The Making and Unmaking of the Religious

Religion has risen to the fore of public debate worldwide, frequently identified as a cause of conflict, as a source of solidarity, and as major political force. Existing scholarship struggles to grasp these global transformations due to disciplinary fragmentation, a tendency toward Eurocentric bias, and an overemphasis on bounded religions. The proposed Cluster of Excellence begins from the premise that comprehending contemporary religious reconfigurations requires genuinely interdisciplinary conversations linking the making and unmaking of the religious across time and place. To reorient the academic study of religion, this cluster departs from the conventional focus on predefined “religions”. Instead it advances basic research on “the religious”, encompassing a range of religious formations, from fluid religiosities to established religious traditions, and institutionally formatted religious domains.

The cluster draws on a unique concentration of research strengths at the University of Göttingen and its partners at the Göttingen Campus, including the Max Planck Institute for the Study of Religious and Ethnic Diversity and the Göttingen Academy of Sciences and Humanities. It integrates third-party funded collaboration, such as BMBF-funded transregional networks and the DFG-funded Collaborative Research Centre ‘Education and Religion’. Scientifically, the cluster will analyse sociocultural micro-dynamics of making and unmaking the religious across historical time periods and cultural settings, ranging from Europe, to the Middle East, Africa, and Asia. The focus on these micro-dynamics will reveal practices of drawing the boundaries that demarcate religious from non-religious domains and that delineate inter- as well as intrareligious differences.

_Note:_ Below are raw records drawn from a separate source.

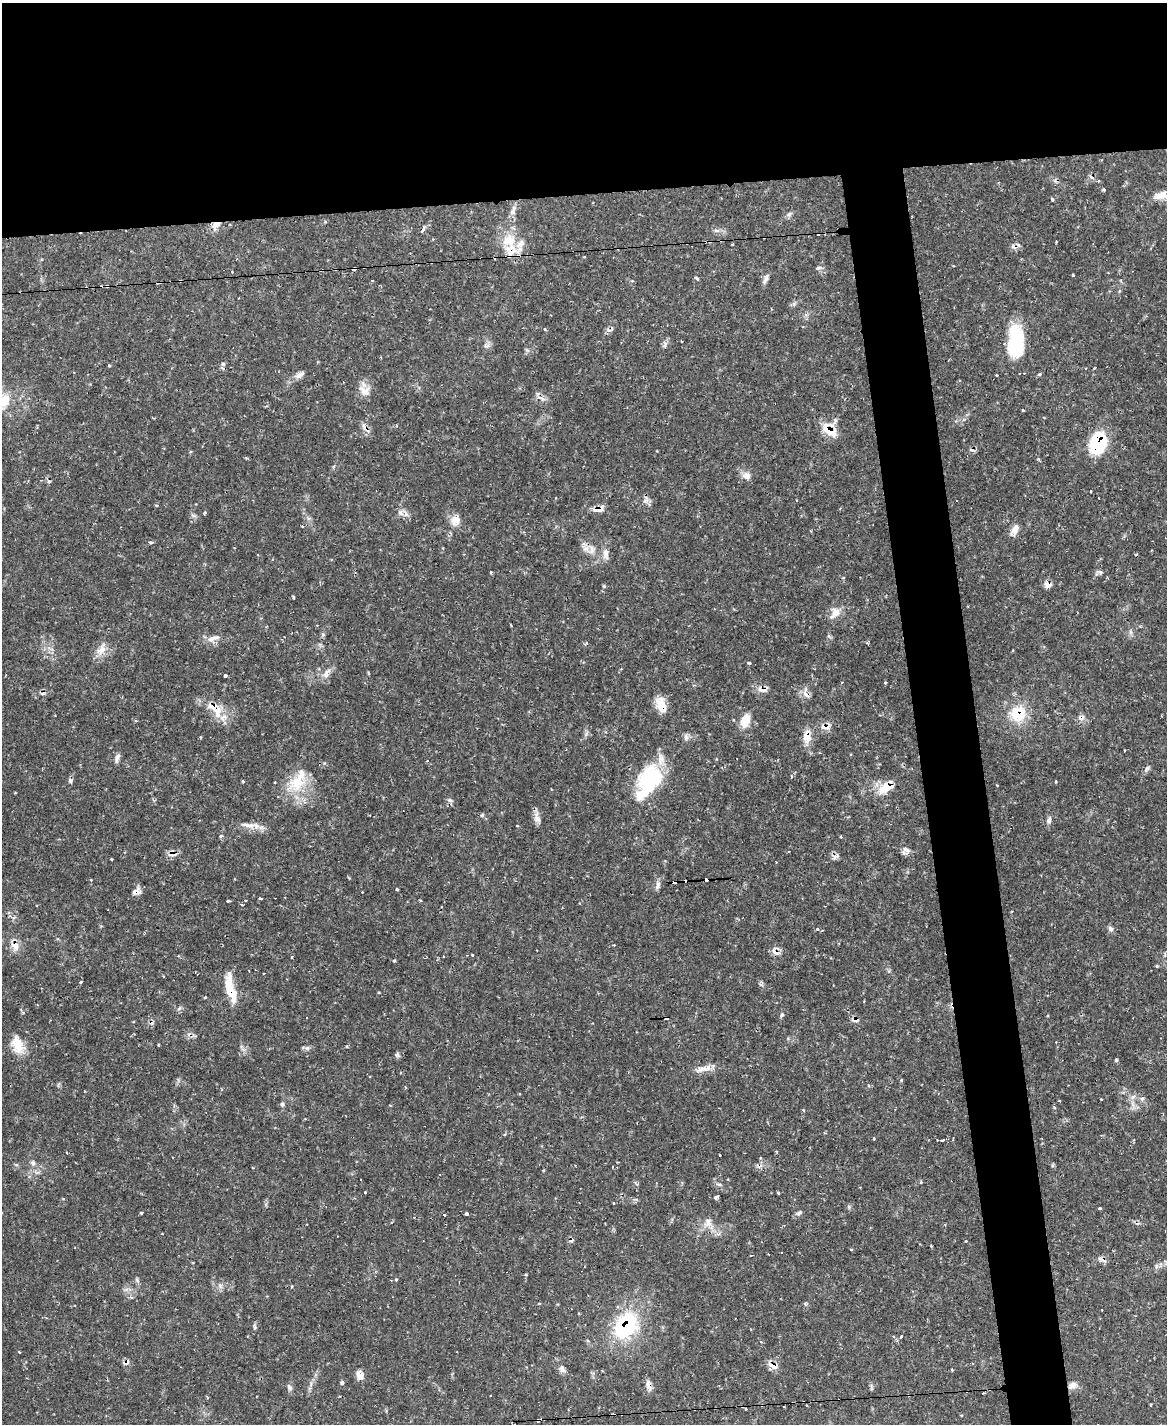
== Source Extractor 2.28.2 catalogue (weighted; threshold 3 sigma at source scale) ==
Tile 2 of 4 x 3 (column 2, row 1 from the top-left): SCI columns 1165-2329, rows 3082-4503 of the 4658 x 4633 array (HDU 1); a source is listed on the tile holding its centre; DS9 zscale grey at full resolution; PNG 1169 x 1426 px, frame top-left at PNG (2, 3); no overlay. Shown black and unused: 18% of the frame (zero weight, under 2 of 3 exposures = <1% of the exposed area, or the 3 px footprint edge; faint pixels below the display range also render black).
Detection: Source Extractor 2.28.2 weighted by HDU 2 'WHT'; one run over the whole footprint, this tile lists its part. Background 0.119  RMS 0.0032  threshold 0.0145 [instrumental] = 3 sigma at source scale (4.5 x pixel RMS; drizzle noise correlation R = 1.50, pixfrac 1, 0.05/0.05 arcsec/px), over >= 5 px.
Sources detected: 211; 31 cosmic-ray / hot-pixel residue — not listed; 3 inside a brighter listed object's ellipse — not listed separately; the other 177 listed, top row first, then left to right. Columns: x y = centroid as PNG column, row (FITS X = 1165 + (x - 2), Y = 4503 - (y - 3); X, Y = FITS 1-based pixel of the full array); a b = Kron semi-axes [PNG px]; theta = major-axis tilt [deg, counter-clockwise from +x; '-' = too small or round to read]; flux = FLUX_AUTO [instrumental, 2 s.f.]
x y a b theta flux
1104 190 4 3 - 0.47
1052 199 4 3 - 0.4
513 209 15 6 61 1.8
789 214 7 5 44 0.78
325 222 4 3 - 0.45
216 225 12 8 53 3.1
717 231 8 4 -19 0.73
509 240 20 16 2 7.4
1056 241 3 2 - 0.45
819 268 8 5 12 0.73
353 269 4 3 - 1.5
1073 275 3 3 - 0.49
697 278 5 3 - 0.55
766 279 15 5 65 1.2
372 280 3 2 - 0.27
107 286 4 3 - 1.6
545 329 4 3 - 0.45
681 341 3 2 - 0.37
1016 342 34 18 -89 19
665 344 10 5 65 0.94
223 364 6 5 - 0.59
109 365 3 3 - 0.55
1085 368 3 2 - 0.4
299 376 12 7 5 1.5
364 390 19 13 -67 3.4
540 398 13 3 -22 1
3 401 24 17 38 9.4
1023 410 3 2 - 0.32
365 428 15 6 -55 1.6
829 430 19 12 -37 6.7
1098 443 21 15 75 22
747 476 11 9 -1 2.1
1090 491 3 2 - 0.45
646 500 10 4 60 0.94
156 505 4 3 - 0.29
598 509 15 7 14 2.3
204 513 5 3 - 0.46
400 513 8 5 -37 1.2
455 520 14 12 68 3.1
302 526 3 3 - 0.34
1015 529 13 8 55 2.4
151 542 6 5 - 0.58
592 549 14 9 78 2.2
606 554 17 8 -88 2.2
1100 572 5 4 - 1.1
1048 585 10 8 -30 1.7
604 586 5 4 - 0.38
293 597 4 3 - 0.32
835 613 18 11 56 3.3
511 625 4 2 - 0.26
323 634 6 5 - 0.54
214 638 14 6 9 2
101 649 20 10 56 3.4
749 663 3 3 - 0.43
326 673 16 8 60 2.3
225 675 4 3 - 0.66
885 682 3 2 - 0.44
763 689 14 8 -4 2.4
806 694 13 5 -43 1.6
661 705 20 11 -71 4.6
215 709 29 13 -48 7.1
1018 714 21 20 - 9.6
1081 717 10 8 0 1.4
745 721 17 10 72 4.6
825 727 14 8 -4 2.4
807 736 20 10 89 4.1
1124 750 3 2 - 0.23
117 758 13 5 75 1.1
1147 769 10 5 58 0.85
70 781 7 5 -43 0.69
243 781 4 3 - 0.37
648 781 44 23 61 25
1056 781 3 3 - 0.52
297 782 33 19 48 11
997 785 3 2 - 0.23
886 787 21 11 33 5.8
15 793 3 3 - 0.33
449 800 8 5 -25 0.72
482 815 5 5 - 0.55
537 818 16 8 -75 2
1049 820 10 6 79 1
251 825 24 8 -7 3.4
517 825 3 3 - 0.33
221 836 5 4 - 0.45
841 837 4 3 - 0.27
906 849 13 8 -16 1.8
172 854 11 10 - 1.8
835 857 13 5 32 1.1
111 859 3 2 - 0.26
674 882 4 3 - 1.9
658 885 13 6 79 1.3
397 889 3 2 - 0.42
136 891 12 8 38 1.8
261 899 3 3 - 0.66
420 900 4 2 - 0.27
228 901 4 3 - 0.81
242 904 4 3 - 0.52
817 929 4 4 - 0.54
1111 929 8 6 -46 0.92
614 945 4 2 - 0.27
15 946 13 9 -40 2.8
537 950 3 2 - 0.26
776 952 13 7 -39 1.9
472 955 4 3 - 0.48
292 957 4 2 - 0.25
394 960 4 3 - 0.51
1157 966 4 3 - 0.32
163 976 3 2 - 0.28
81 982 3 3 - 0.75
230 989 34 10 -76 8
23 1012 5 3 - 0.35
782 1015 5 4 - 0.5
855 1020 8 6 -2 1.5
17 1045 22 13 -67 5.7
346 1046 4 3 - 0.43
307 1048 6 5 - 0.73
397 1055 7 5 69 0.67
1116 1060 4 4 - 0.49
706 1068 18 7 12 2.8
901 1080 5 3 - 0.3
869 1086 4 3 - 0.3
1133 1097 8 6 51 1.4
1101 1099 3 3 - 0.47
1142 1099 6 5 - 0.71
282 1104 6 5 - 0.76
803 1110 4 3 - 0.26
874 1139 3 3 - 0.28
942 1140 4 2 - 2.3
66 1152 4 3 - 0.36
720 1155 2 2 - 0.33
617 1162 3 2 - 0.49
33 1163 8 6 88 0.96
920 1182 4 4 - 0.54
719 1184 9 4 -6 0.68
365 1192 3 3 - 0.73
778 1192 3 3 - 0.56
716 1197 5 4 - 0.84
613 1203 3 3 - 0.5
849 1207 6 4 -72 0.44
1100 1209 3 3 - 2
141 1213 3 3 - 0.34
799 1213 10 5 28 0.79
466 1214 3 3 - 4.8
444 1215 3 3 - 1.1
708 1223 14 11 79 2.9
945 1224 4 3 - 0.31
162 1234 3 2 - 0.26
571 1240 7 5 40 0.85
966 1241 3 2 - 0.49
931 1246 3 3 - 0.26
851 1249 3 3 - 0.35
751 1255 3 2 - 0.42
1102 1260 14 4 -26 1.2
396 1279 3 3 - 1.1
220 1286 7 6 - 0.88
292 1287 3 3 - 0.49
131 1297 5 4 - 0.53
625 1326 33 23 55 27
255 1327 6 4 -89 0.55
901 1336 5 3 - 0.4
19 1352 3 2 - 0.31
126 1362 9 6 35 1.2
773 1365 14 7 -20 2.6
562 1369 10 7 -57 1.3
952 1370 3 3 - 0.35
360 1375 11 9 -63 2.2
342 1383 6 4 -80 0.51
1072 1385 13 8 26 1.9
648 1386 14 7 -75 1.8
289 1387 9 6 -69 1
807 1405 3 2 - 0.29
1151 1405 3 2 - 0.32
784 1407 2 2 - 0.34
746 1409 3 2 - 0.33
622 1414 3 2 - 0.34
961 1415 4 2 - 0.27
538 1420 3 3 - 0.56
Overlapping masked pixels (flux is a lower limit): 33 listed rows (the first 20) at x y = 216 225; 353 269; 107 286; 365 428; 829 430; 1098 443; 598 509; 1048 585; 763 689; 806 694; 661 705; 215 709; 1018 714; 1081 717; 825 727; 807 736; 886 787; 172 854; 674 882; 136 891
Isophote crosses this tile's border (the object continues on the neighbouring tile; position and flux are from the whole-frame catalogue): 1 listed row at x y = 3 401
Unlisted compact peaks at least as high as the median listed source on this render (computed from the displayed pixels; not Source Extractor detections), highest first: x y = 1156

The cluster will study practices of religious boundary-drawing across three research areas: (1) regulating the religious – law, networks, and dissent; (2) knowledge and the religious – texts, concepts, and contexts; and (3) materiality of the religious – objects, bodies, sounds, and spaces. The cluster will integrate comparative methods with the study of transregional entanglements, and it will develop new research tools for studying the religious in a digital age. Structurally, the cluster aims to broaden and deepen existing collaborations, with formats ideally suited to defining and exploring the intellectual contours of innovative research fields. It will pursue a recruitment strategy designed to attract the best early career researchers, and will create an international hub for scholars across Asia, Europe, and North America committed to reorganising the interdisciplinary study of religion. In sum, the proposed Cluster of Excellence is designed to make intelligible the unsettled and contested nature of religious boundary configurations, past and present, near and far, thereby enriching public discourse on religion and the religious in Germany and abroad.